On 5/15/10 11:00, Walter Bright wrote:
Don wrote:
Walter Bright wrote:
Leandro Lucarella wrote:
I saw the patches, and having all hardcoded in the compiler doesn't
seems
like a good idea =/

I know the hardcoding is probably not the best, but I wanted to try
it out to see if it was a good feature before committing a lot of
work to it.

The alternative is to use some sort of configuration file for it. The
problem, though, is that the hints are for newbies, and newbies
probably aren't going to get a configuration file properly set up,
especially if there are multiple such files.

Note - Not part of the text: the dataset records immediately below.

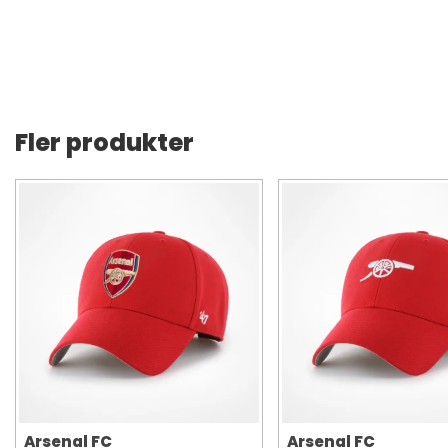
Fler produkter
Arsenal FC
Arsenal FC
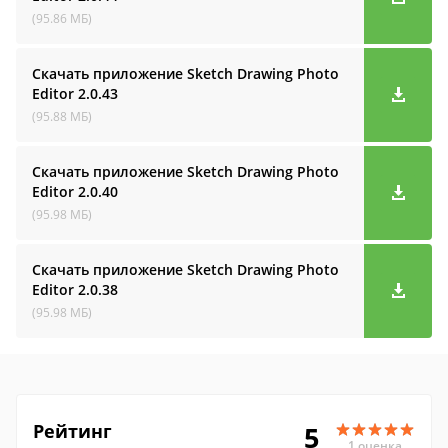
(95.86 МБ)
Скачать приложение Sketch Drawing Photo
Editor
2.0.43
(95.88 МБ)
Скачать приложение Sketch Drawing Photo
Editor
2.0.40
(95.98 МБ)
Скачать приложение Sketch Drawing Photo
Editor
2.0.38
(95.98 МБ)
Рейтинг
5
1 оценка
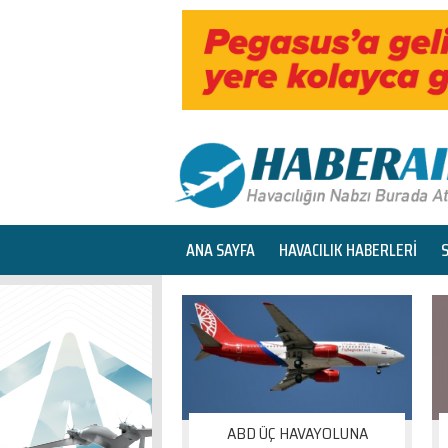
ANA SAYFA
HAVACILIK HABERLERİ
ABD ÜÇ HAVAYOLUNA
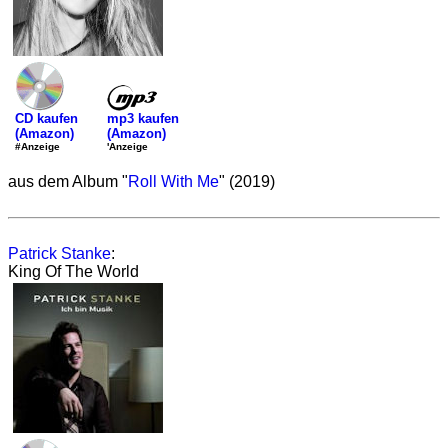
mp3 kaufen
CD kaufen
(Amazon)
(Amazon)
'Anzeige
#Anzeige
aus dem Album "
Roll With Me
" (2019)
Patrick Stanke
:
King Of The World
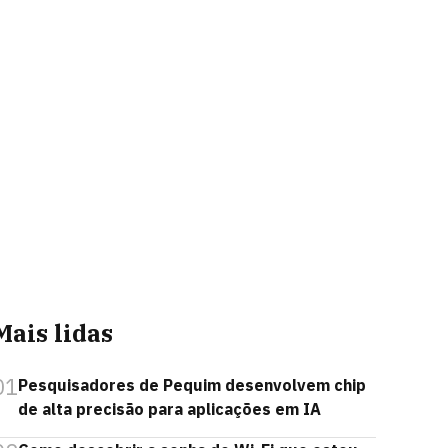
Mais lidas
01
Pesquisadores de Pequim desenvolvem chip
de alta precisão para aplicações em IA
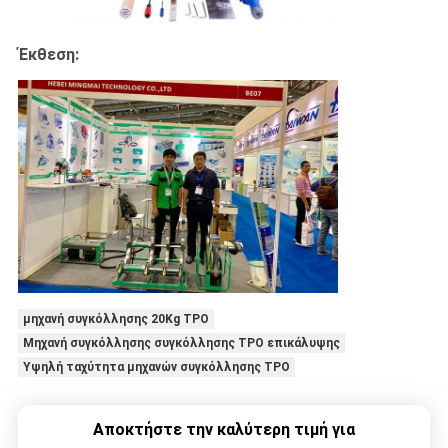
Έκθεση:
μηχανή συγκόλλησης 20Kg TPO
Μηχανή συγκόλλησης συγκόλλησης TPO επικάλυψης
Υψηλή ταχύτητα μηχανών συγκόλλησης TPO
Αποκτήστε την καλύτερη τιμή για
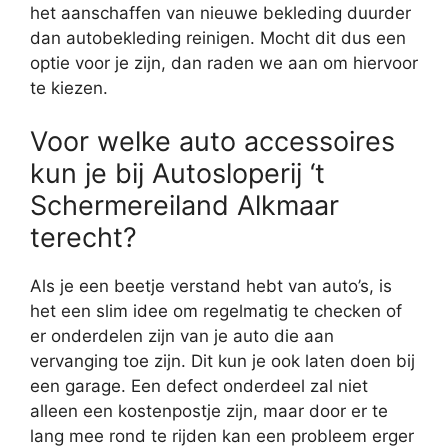
het aanschaffen van nieuwe bekleding duurder
dan autobekleding reinigen. Mocht dit dus een
optie voor je zijn, dan raden we aan om hiervoor
te kiezen.
Voor welke auto accessoires
kun je bij Autosloperij ‘t
Schermereiland Alkmaar
terecht?
Als je een beetje verstand hebt van auto’s, is
het een slim idee om regelmatig te checken of
er onderdelen zijn van je auto die aan
vervanging toe zijn. Dit kun je ook laten doen bij
een garage. Een defect onderdeel zal niet
alleen een kostenpostje zijn, maar door er te
lang mee rond te rijden kan een probleem erger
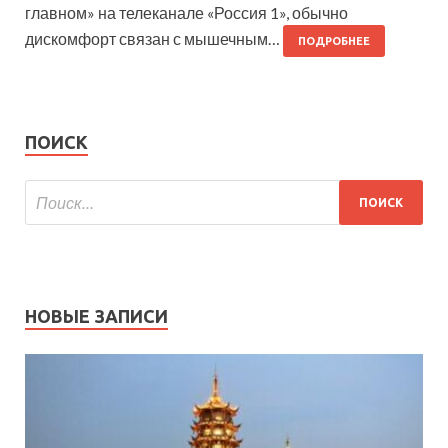
главном» на телеканале «Россия 1», обычно
дискомфорт связан с мышечным…
ПОДРОБНЕЕ
ПОИСК
НОВЫЕ ЗАПИСИ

I think the only purpose of such a feature is to increase the chance
that a newbie's "hello world" compiles successfully. The importance of
that can't be underestimated, I think. First impressions matter.

Yes, or at least have a to-the-point error message rather than just an
undefined identifier.

It's amazing how much information we take for granted. For example, I've
been trying to use Apple's xcode system. I find it hard to do the most
trivial things, like trying to figure out how to just start the thing.

Apple's web site isn't much better, it's got to be the most hard to read
site I've ever encountered. The text is a faint grey on white, of all
things, and the font is so poorly rendered my eyes turn red and painful
after a while reading it. I have to actually select the text in order to
read it. I find this astonishing, am I doing something wrong?

Looking at Apple's developer site and the API reference, for me the body of the text is black using firefox, some minor parts are in gray.

It won't render at all in Explorer.

The D web site is rather pedestrian, but at least it's easy on the eyes.